E The supply of information has also increased greatly. It has been suggested by the futurist and best-selling author John Naisbitt that the United States and, by observation, developed countries such as Australia, New Zealand, and Singapore are moving from industrial to information-based economies. These post-industrial economies earn 70-80% of their Gross Domestic Product from services, and have entered what some commentators have termed the ‘Information Age’ or the ‘Information Technology Era’.

F One study found that with all the information now available through supermarket scanners, a packaged goods product controller is bombarded with one million to one billion new numbers each week. As Naisbitt points out: “Running out of information is not a problem, but drowning in it is.” Yet marketers frequently complain that they lack information of the right kind but have plenty of the wrong kind, or they claim that marketing information is so widely spread throughout the organisation that it takes great effort to locate even simple facts. In addition, subordinates may withhold information they believe will reflect badly on their performance and important information often arrives too late to be useful, or on-time information is not accurate. So marketing managers need better information. Although marketing organisations have greater capacity to provide managers with information, they often do not use it well. As a result, many marketing organisations are now studying their managers’ information needs and designing information systems specifically to meet those needs.
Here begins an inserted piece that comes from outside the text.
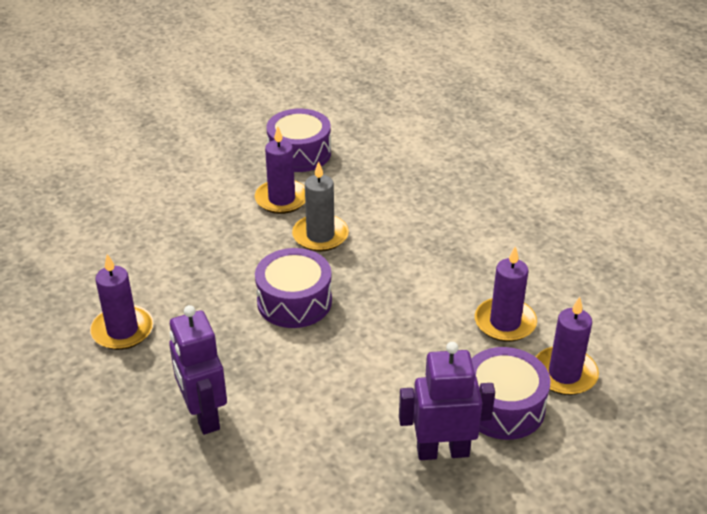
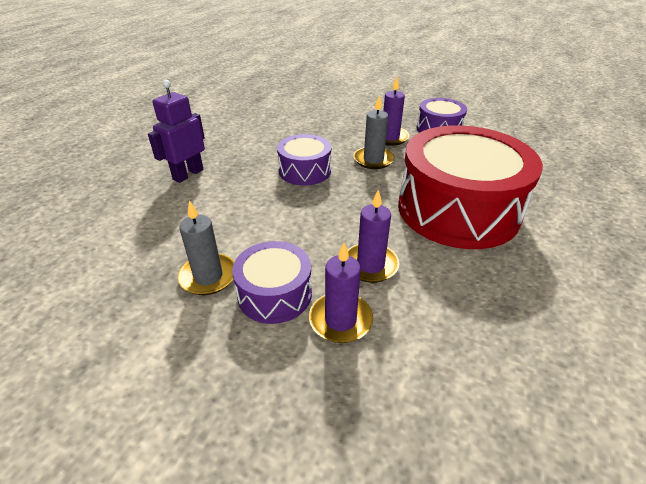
camera: 60 degrees right, 0 degrees up
purple candle [90,254,153,350] -> none
purple robot [399,342,495,460] -> grey candle [178,200,234,295]
none -> red drum [398,125,543,249]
G One solution is to use a Marketing Information System (MIS). This consists of people, equipment, and procedures which, when put together, are able to gather, analyse, evaluate, and distribute needed, timely, and accurate information to marketing decision-makers. The MIS begins and ends with marketing managers. First, it interacts with these managers to assess the information needs they have. Next, it develops the needed information from internal records, marketing intelligence activities, and the research process. The analysis unit processes the data to make it more useful, and finally, the MIS distributes it to managers in the right form and at the right time to help them make better marketing decisions.

H However, the costs of obtaining, processing, storing, and delivering information can mount quickly. In some cases, additional information will do little to change or improve a manager’s decision, or the costs of the information will exceed the returns from the improved decision. For example, if an organisation estimates that launching a new product without any further information will yield a profit of 500,000, then it would be foolish to spend 30,000 for additional information that would increase the profit to only $525,000. By itself, information is valueless – its value comes from its use.